■ **学习文本**
▼
【3.3.4】Pandas--DataFrame的行索引和列索引的过渡(stack/unstack/pivot)
- stack()方法是针对索引或者标签的,即将列索引转成最内层的行索引
- pivot()针对列的值,即指定某列的值作为行索引,指定某列的值作为列索引,然后再指定哪些列作为索引对应的值
- unstack()是stack()的逆操作
一、原理说明
unstack(self, level=-1, fill_value=None)、pivot(self, index=None, columns=None, values=None,对比这两个方法的参数,这里要注意的是,对于pivot(),如果参数values指定了不止一列作为值的话,那么生成的DataFrame的列索引就会出现层次索引,最外层的索引为原来的列标签;unstack()没有指定值的参数,会把剩下的列都作为值,即把剩下的列标签都作为最外层的索引,每个索引对应一个子表。
pivot()方法其实比较容易理解,就是指定相应的列分别作为行、列索引以及值。下面我们通过几张原理图详细说明stack()和unstack(),最后再通过一个具体的例子来对比stack()、unstack()和pivot()这三种方法。
先看stack(),如图。stack()是将原来的列索引转成了最内层的行索引,这里是多层次索引,其中AB索引对应第三层,即最内层索引。
再看unstack(),如图。显然,unstack()是stack()的逆操作,这里把最内层的行索引还原成了列索引。但是unstack()中有一个参数可以指定旋转第几层索引,比如unstack(0)就是把第一层行索引转成列索引,但默认的是把最内层索引转层列索引。
二、具体例子
3.1 stack
DataFrame.stack(self, level=-1, dropna=True)[source]
说明:
- level : int, string, or list of these, default -1 (last level) Level(s) of index to unstack, can pass level name (从外到里 0,1,3,… n 或者是 -n,… -2,-1 。 默认是-1,即最里层)
- fill_value : replace NaN with this value if the stack produces missing values
例子
>>> df_single_level_cols = pd.DataFrame([[0, 1], [2, 3]],
... index=['cat', 'dog'],
... columns=['weight', 'height'])
Stacking a dataframe with a single level column axis returns a Series:
>>> df_single_level_cols
weight height
cat 0 1
dog 2 3
>>> df_single_level_cols.stack()
▲
■ **所给材料**
▼
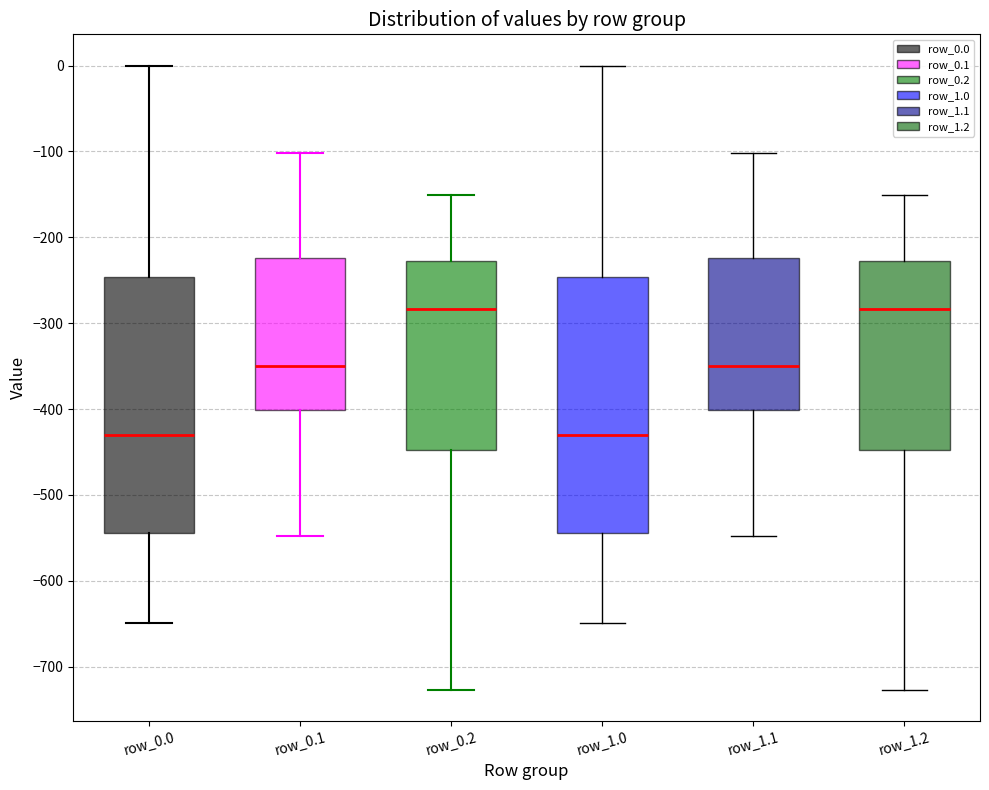

Reading left to right, transcribe this box plot: for each box, give where its median line is, the range the box spans, and where its two whiskers end, as read against the y-axis. The values are not printed on the chart, so give them approximately, as read against the axis.

row_0.0: median -430, box -540 to -250, whiskers -650 to 0
row_0.1: median -350, box -400 to -220, whiskers -550 to -100
row_0.2: median -280, box -450 to -230, whiskers -730 to -150
row_1.0: median -430, box -540 to -250, whiskers -650 to 0
row_1.1: median -350, box -400 to -220, whiskers -550 to -100
row_1.2: median -280, box -450 to -230, whiskers -730 to -150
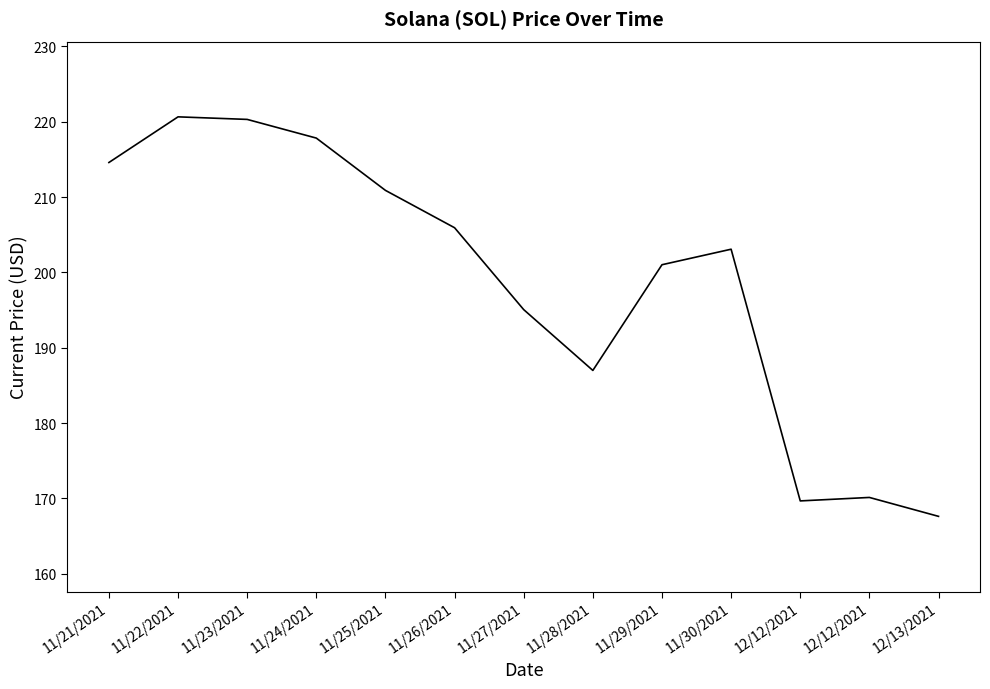

How many lines are shown in the chart?

1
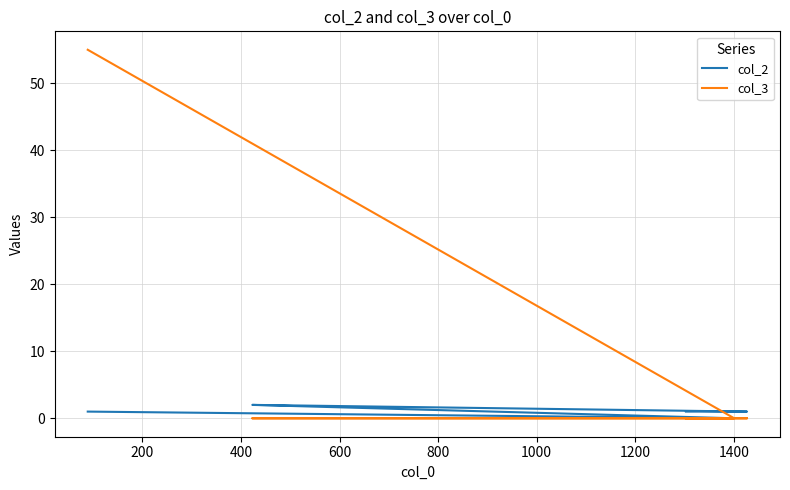

What is the value of the col_3 point at the 1st from the left?

55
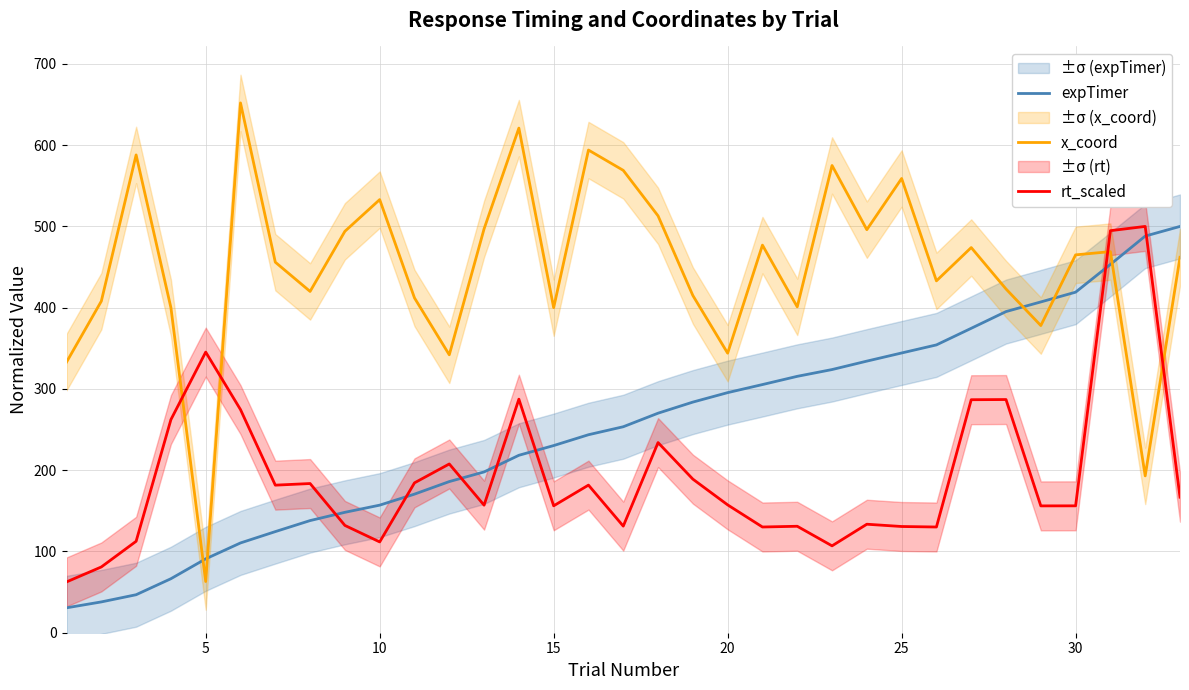

What is the highest value of the expTimer series?

500.0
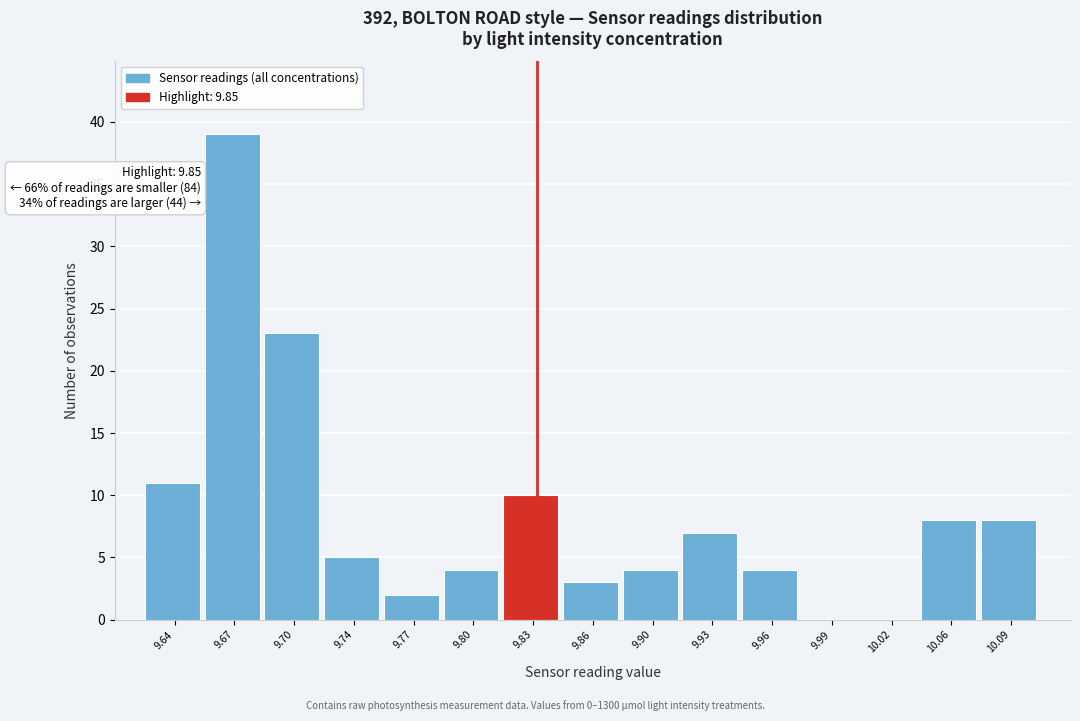

Reading right to left, extract all data points from this chart.

10.09=8	10.06=8	10.02=0	9.99=0	9.96=4	9.93=7	9.90=4	9.86=3	9.83=10	9.80=4	9.77=2	9.74=5	9.70=23	9.67=39	9.64=11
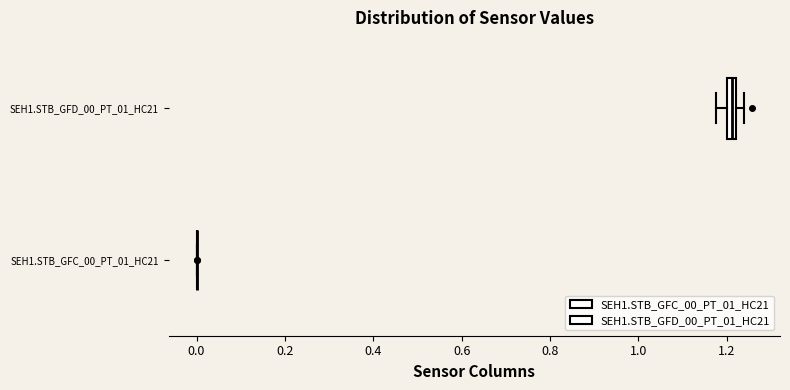

Where is the left edge of the box for SEH1.STB_GFD_00_PT_01_HC21 on the x-axis? The values are not printed on the chart, so give them approximately, as read against the axis.

1.20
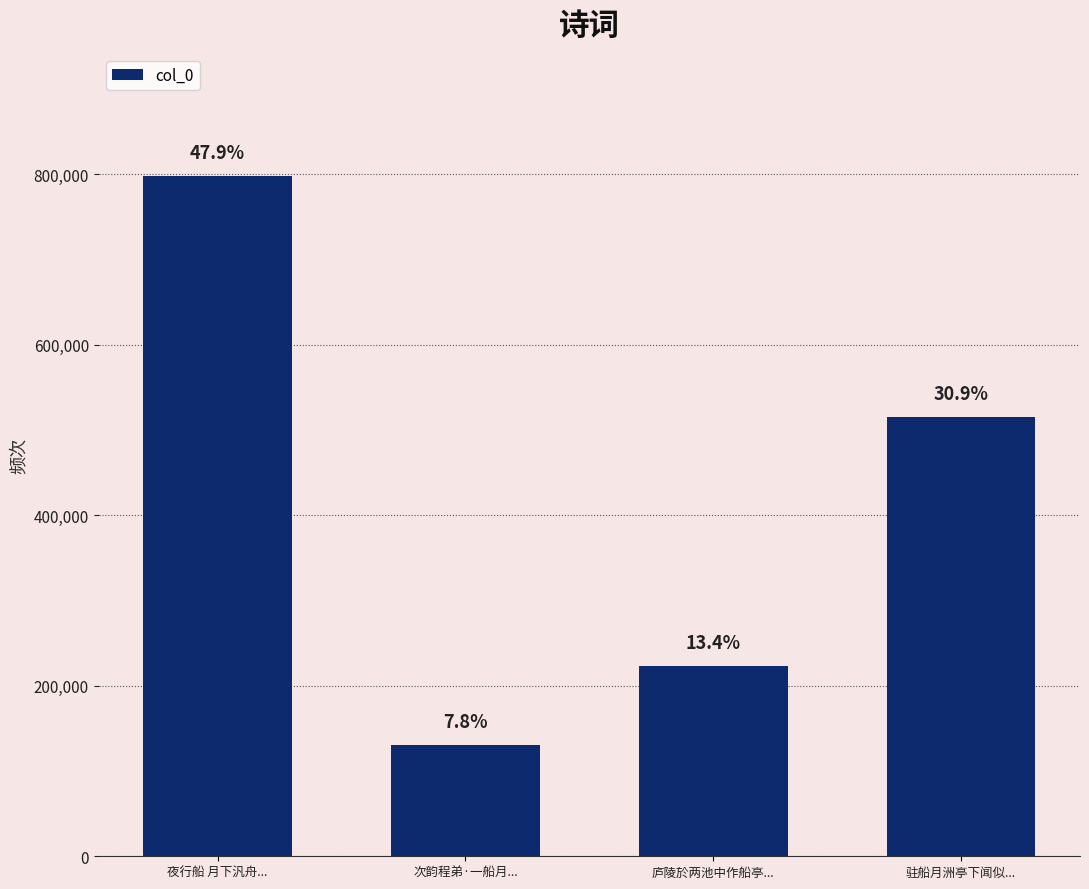

Where does the data first go above 515431?

夜行船 月下汎舟...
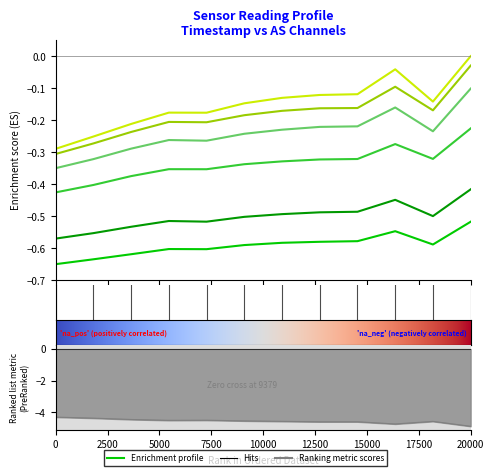

The value of AS00 at 1691859046 is -0.4. True or false?

False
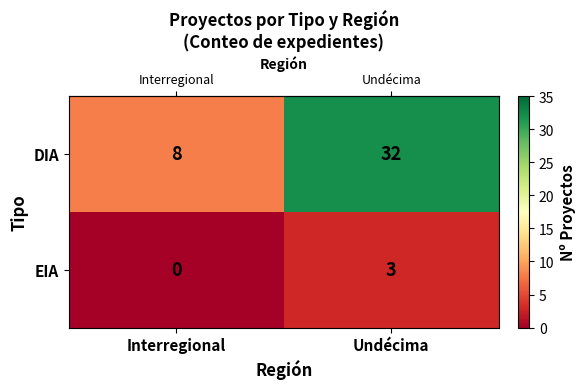

True or false: DIA has a value of 32 at Undécima.

True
▲
■ **题目 1**
根据学习文本回答:
(a) stack()把原来的列索引转成了哪一层的行索引?
(b) 对于pivot(),参数values指定了不止一列作为值时,生成的DataFrame的列索引会出现什么?最外层索引是什么?
(c) unstack(0)把哪一层行索引转成列索引?
■ **题目 2**
从学习文本中原样抄录一段:以含有“先看stack(),如图。s”的词句开头,到“-2,-1 。 默认是-1,即最里层)”结束。
■ **题目 3**
列出学习文本所给的pivot()方法签名中除self以外的全部参数。
这些记录是另外的独立材料。

■ **解答 1**
(a) 最内层的行索引。
(b) 会出现层次索引,最外层的索引为原来的列标签。
(c) 第一层行索引。

■ **解答 2**
先看stack(),如图。stack()是将原来的列索引转成了最内层的行索引,这里是多层次索引,其中AB索引对应第三层,即最内层索引。
再看unstack(),如图。显然,unstack()是stack()的逆操作,这里把最内层的行索引还原成了列索引。但是unstack()中有一个参数可以指定旋转第几层索引,比如unstack(0)就是把第一层行索引转成列索引,但默认的是把最内层索引转层列索引。
二、具体例子
3.1 stack
DataFrame.stack(self, level=-1, dropna=True)[source]
说明:
- level : int, string, or list of these, default -1 (last level) Level(s) of index to unstack, can pass level name (从外到里 0,1,3,… n 或者是 -n,… -2,-1 。 默认是-1,即最里层)

■ **解答 3**
index、columns、values